Lo scorso week-end è stato piuttosto movimentato per la battaglia fra le major (discografiche e cinematografiche) e i paladini dei software di file sharing, cioè quei programmi che consentono di condividere gratuitamente attraverso Internet qualsiasi tipo di contenuto digitale. Una notizia apparsa su Punto Informatico ha fatto saltare sulla sedia tutti i soggetti interessati. In una sentenza emessa lo scorso 9 gennaio, infatti, la Terza Sezione della Corte di Cassazione ribaltava il giudizio della Corte di Appello di Torino che affermava la colpevolezza di due ragazzi condannati in 1° e 2° grado per la diffusione e la duplicazione di opere protette da diritto d’autore. I principali quotidiani (per esempio La Stampa e Il Corriere della Sera) hanno pubblicato articoli (sia sulla versione cartacea che on-line) per sancire il ritorno alla musica libera su Internet. La Federazione dell’Industria Musicale Italiana (Fimi), da parte sua, si è invece affrettata a spegnere l’entusiasmo dichiarando che la sentenza non cambia nulla e che “la notizia è stata riportata in maniera distorta ed approssimativa”. Anche la Società Italiana degli Autori e degli Editori (Siae) si è schierata con la Fimi. Chi ha ragione, dunque? Chi crede che la sentenza della Cassazione abbia sancito il downloading libero, gratuito e legale o chi, come la Fimi e la Siae, ritiene che non sia cambiato nulla? Per fare chiarezza Galileo ha intervistato l’avvocato Andrea Monti, presidente dell’Associazione per la Libertà nella Comunicazione Elettronica Interattiva (Alcei).
Avvocato Monti, innanzitutto ricostruiamo la vicenda.
“I fatti risalgono al 1999 quando due studenti del Politecnico di Torino (E.R. e C.F., ndr.) avevano messo in piedi un server Ftp, e non un sistema di file sharing come ho letto, per consentire il download di video, videogiochi e software, e non di musica.
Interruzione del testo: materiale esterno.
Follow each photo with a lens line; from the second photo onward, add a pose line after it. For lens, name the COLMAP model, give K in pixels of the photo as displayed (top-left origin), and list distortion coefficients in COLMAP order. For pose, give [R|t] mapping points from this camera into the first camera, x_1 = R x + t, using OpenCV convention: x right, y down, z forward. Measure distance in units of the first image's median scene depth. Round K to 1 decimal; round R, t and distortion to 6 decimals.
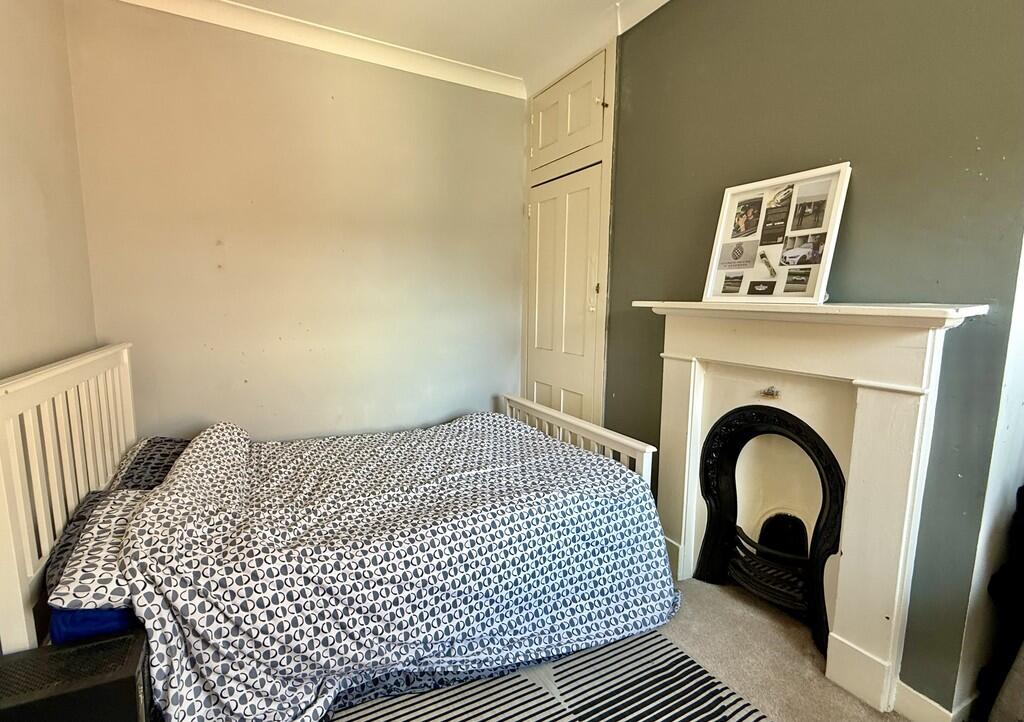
lens RADIAL K [[477.7, 0, 512.3], [0, 477.7, 364.3], [0, 0, 1]] dist [-0.002056, -0.000587]
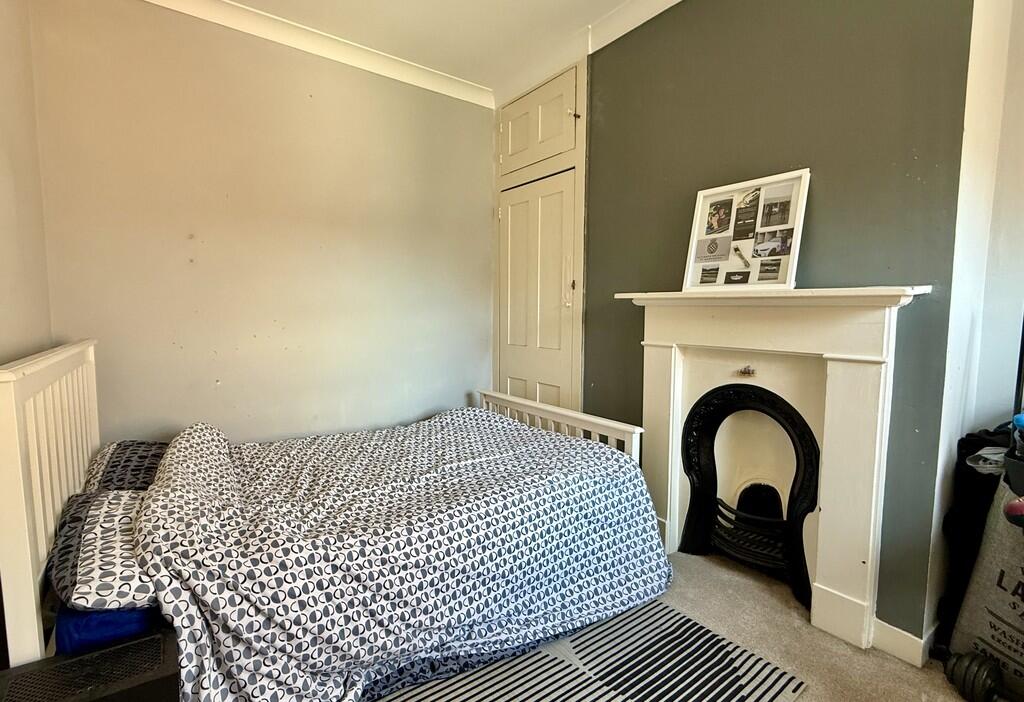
lens RADIAL K [[473.8, 0, 511.8], [0, 473.8, 349.9], [0, 0, 1]] dist [-0.003360, 0.000048]
pose [[0.990651, -0.018342, 0.135179, -0.173414], [0.025057, 0.998526, -0.048138, 0.055719], [-0.134097, 0.051075, 0.989651, -0.026122]]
L’accesso al server non era pubblico e serviva una password per entrare e scaricare”.
Di cosa sono stati accusati, quindi, i due studenti?
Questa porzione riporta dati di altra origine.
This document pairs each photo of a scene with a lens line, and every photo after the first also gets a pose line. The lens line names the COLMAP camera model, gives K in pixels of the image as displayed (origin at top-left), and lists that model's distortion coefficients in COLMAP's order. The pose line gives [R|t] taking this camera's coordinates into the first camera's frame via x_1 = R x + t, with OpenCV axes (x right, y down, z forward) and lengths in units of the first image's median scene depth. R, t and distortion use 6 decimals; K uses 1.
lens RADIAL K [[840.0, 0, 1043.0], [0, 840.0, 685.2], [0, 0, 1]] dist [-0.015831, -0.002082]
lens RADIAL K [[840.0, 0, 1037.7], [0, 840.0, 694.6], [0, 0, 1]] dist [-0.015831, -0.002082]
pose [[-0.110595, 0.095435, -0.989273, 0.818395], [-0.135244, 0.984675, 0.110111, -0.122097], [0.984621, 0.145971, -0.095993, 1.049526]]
“I due ragazzi sono stati denunciati per diffusione e duplicazione di opere protette da diritto d’autore. Nel giudizio di 1° e 2° grado sono stati condannati, mentre la Cassazione li ha assolti”.
Come mai?
“Il perché è semplice. Come detto i fatti risalgono al 1999, cioè prima della cosiddetta Legge Urbani (risalente all’inizio del 2005, ndr.) che sancisce come illegale non solo la diffusione e il downloading a scopo di lucro, ma anche a scopo di profitto”.
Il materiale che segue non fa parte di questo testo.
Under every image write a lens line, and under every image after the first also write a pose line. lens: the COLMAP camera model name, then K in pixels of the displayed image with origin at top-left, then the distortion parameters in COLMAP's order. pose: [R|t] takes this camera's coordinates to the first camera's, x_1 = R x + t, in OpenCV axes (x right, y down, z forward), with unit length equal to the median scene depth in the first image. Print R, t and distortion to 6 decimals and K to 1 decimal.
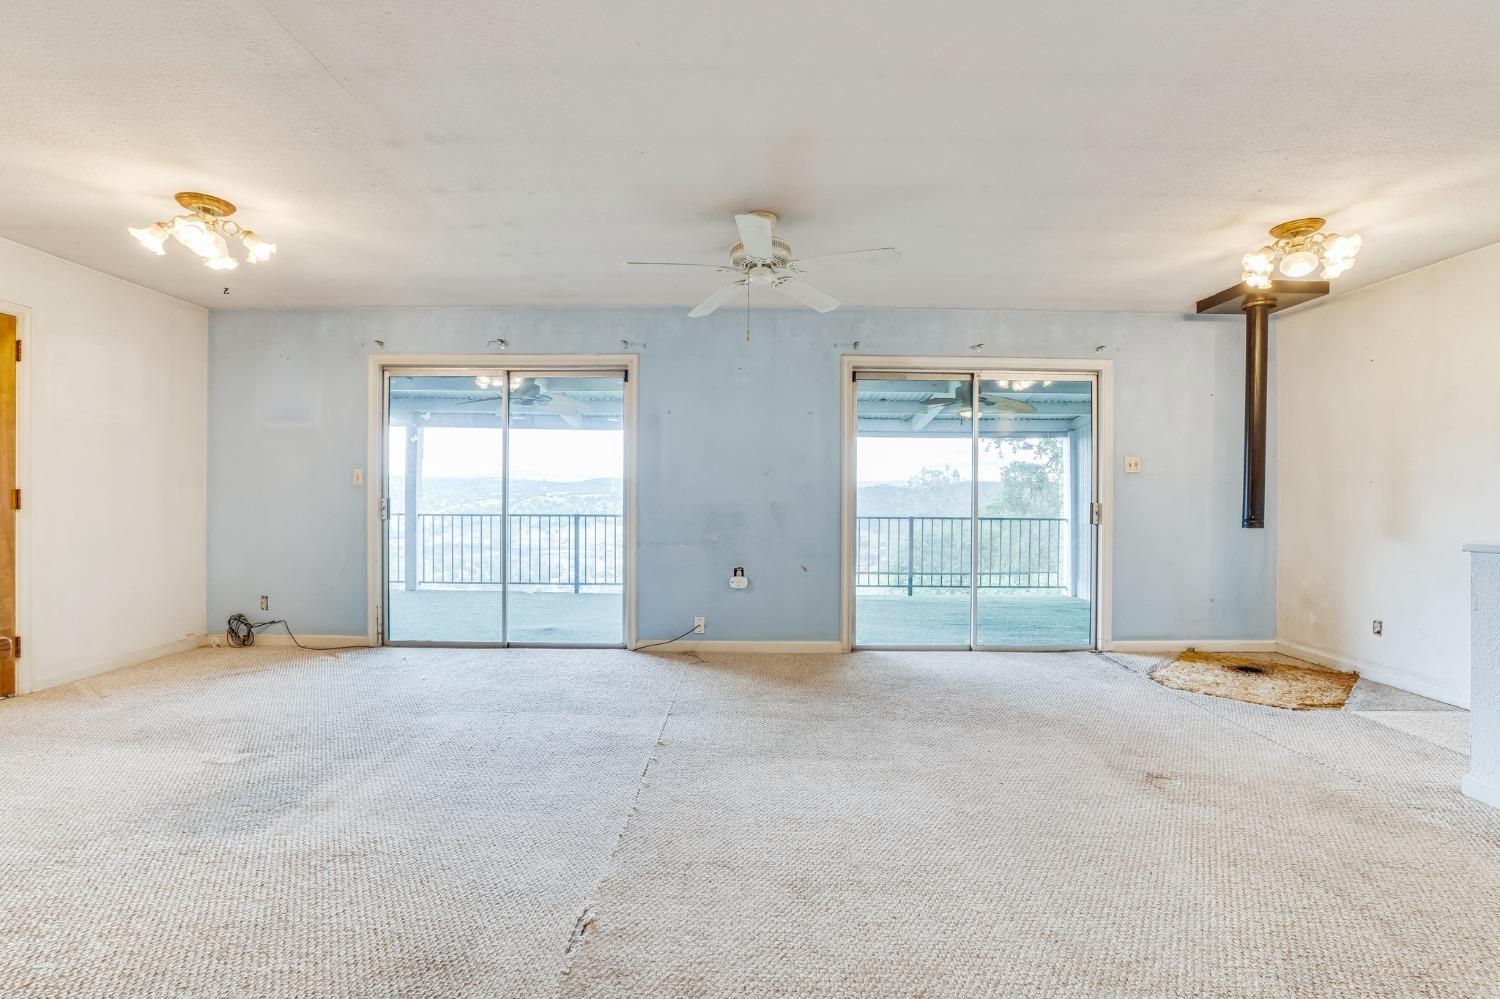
lens RADIAL K [[699.5, 0, 742.8], [0, 699.5, 484.5], [0, 0, 1]] dist [-0.049957, 0.021317]
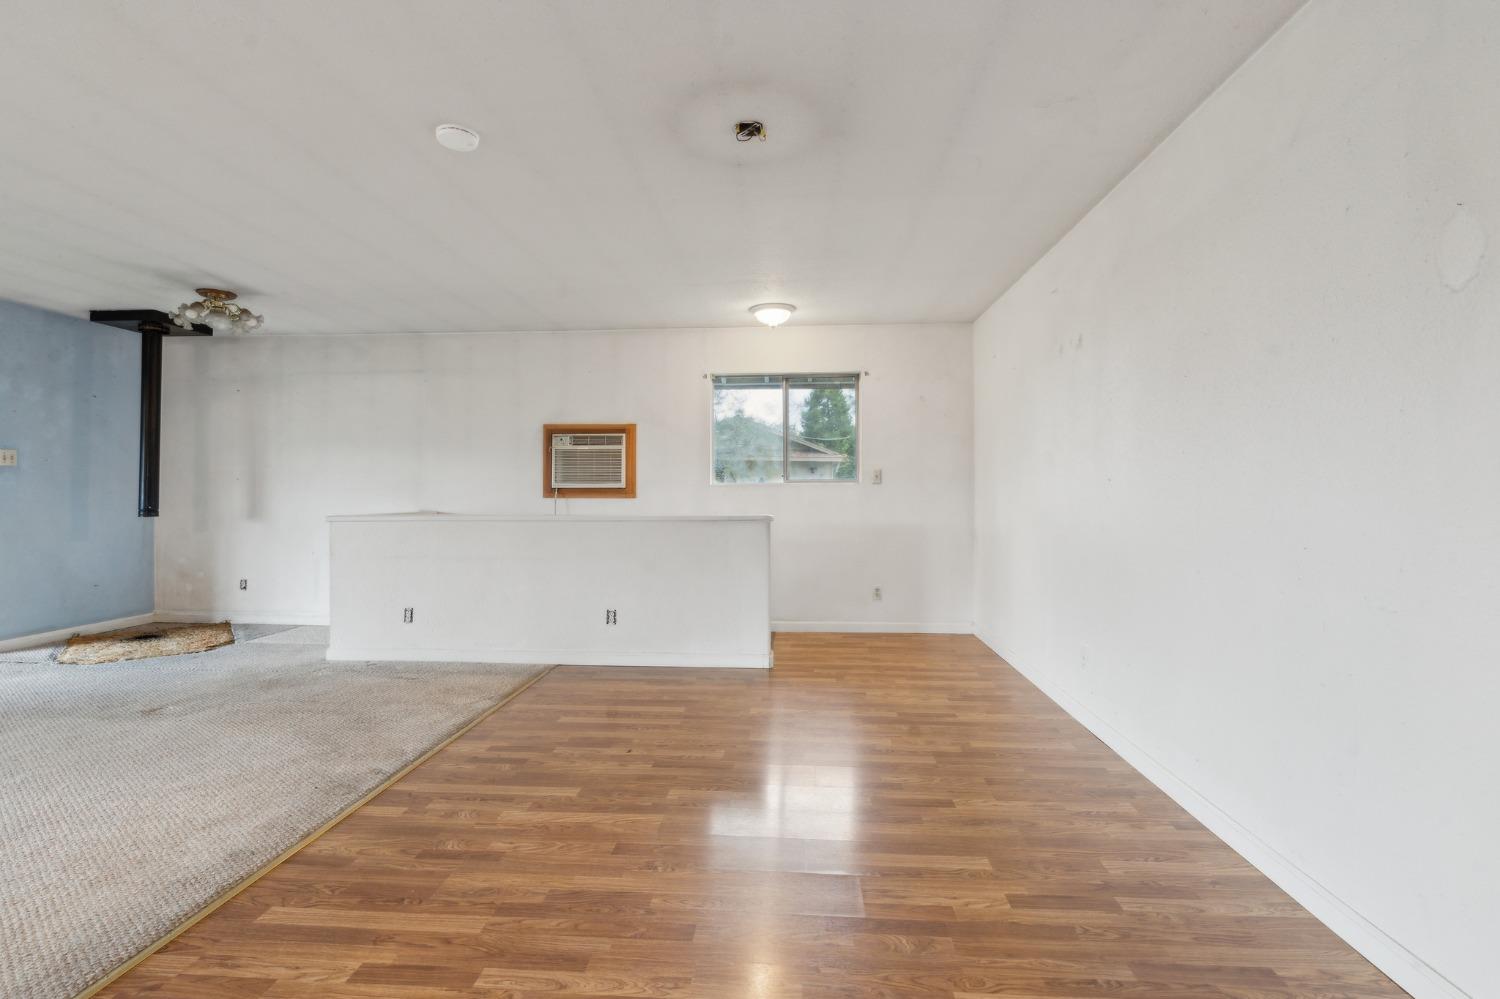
lens RADIAL K [[666.6, 0, 757.7], [0, 666.6, 507.3], [0, 0, 1]] dist [-0.003138, 0.002461]
pose [[0.060294, -0.024612, 0.997877, -0.357180], [-0.019367, 0.999479, 0.025821, -0.003284], [-0.997993, -0.020883, 0.059786, -0.125193]]
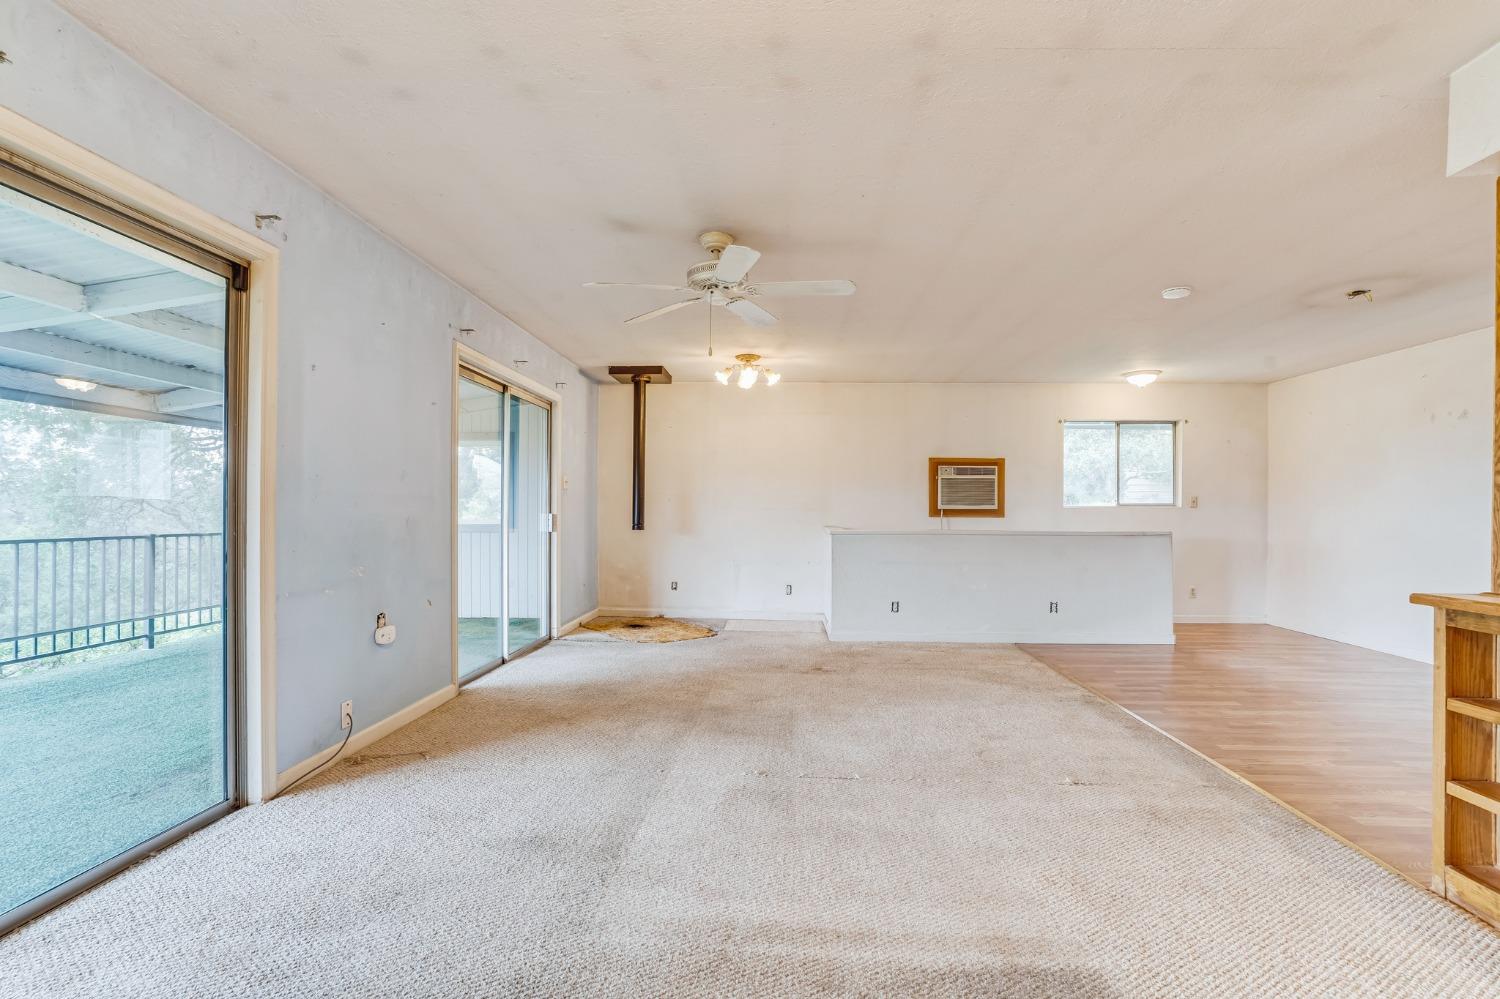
lens RADIAL K [[699.5, 0, 746.5], [0, 699.5, 508.7], [0, 0, 1]] dist [-0.049957, 0.021317]
pose [[0.039404, -0.004930, 0.999211, -0.773614], [-0.025473, 0.999658, 0.005936, 0.001434], [-0.998899, -0.025687, 0.039264, 0.711868]]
Qual è la differenza fra profitto e lucro?
“La differenza è stata stabilita da una sentenza della Procura di Cagliari del 1996. Per profitto si intende il risparmio che si registra non acquistando, ma scaricando gratuitamente, un’opera protetta da copyright. Per lucro, invece, si intende una vera e propria attività commerciale come per esempio la vendita di materiale protetto scaricato gratuitamente dalla Rete”.
Perché allora nei primi due gradi i ragazzi erano stati giudicati colpevoli?
“Sostanzialmente per un errore. I giudici avevano infatti ritenuto che, tutto sommato, lucro e profitto fossero sinonimi. La Cassazione, invece, ha semplicemente ristabilito una differenza”.
Cosa avrebbero rischiato i due ragazzi?
“Secondo la Legge Urbani da 6 mesi a 3 anni di reclusione (i primi due gradi parlavano di 3 mesi e 10 giorni di prigione, ndr.)”.
Tutto il polverone alzato durante lo scorso fine settimana è frutto quindi di un grosso equivoco: se i due ragazzi avessero agito nel 2007 anziché nel 1999 sarebbero stati condannati?
“Non è detto. Quando si parla di questi temi, a mio parere si dimentica troppo spesso l’equo compenso, una sorta di tassa che i consumatori pagano ogni volta che acquistano un supporto (hard disk, cd, dvd, masterizzatori, scanner e così via) su cui e con il qualie si può registrare un contenuto protetto dal diritto d’autore. I soldi dell’equo compenso finiscono nelle tasche di chi i contenuti protetti li produce. Questa tassa consente di poter registrare una copia di un contenuto protetto da copyright per uso esclusivamente personale (senza cioè che essa possa essere diffusa, per esempio con un software di file sharing) anche se non si possiede l’originale. Se non ci fosse anche questa possibilità sarebbe proibita anche la registrazione di un film o di una partita di calcio con un normale videoregistratore”.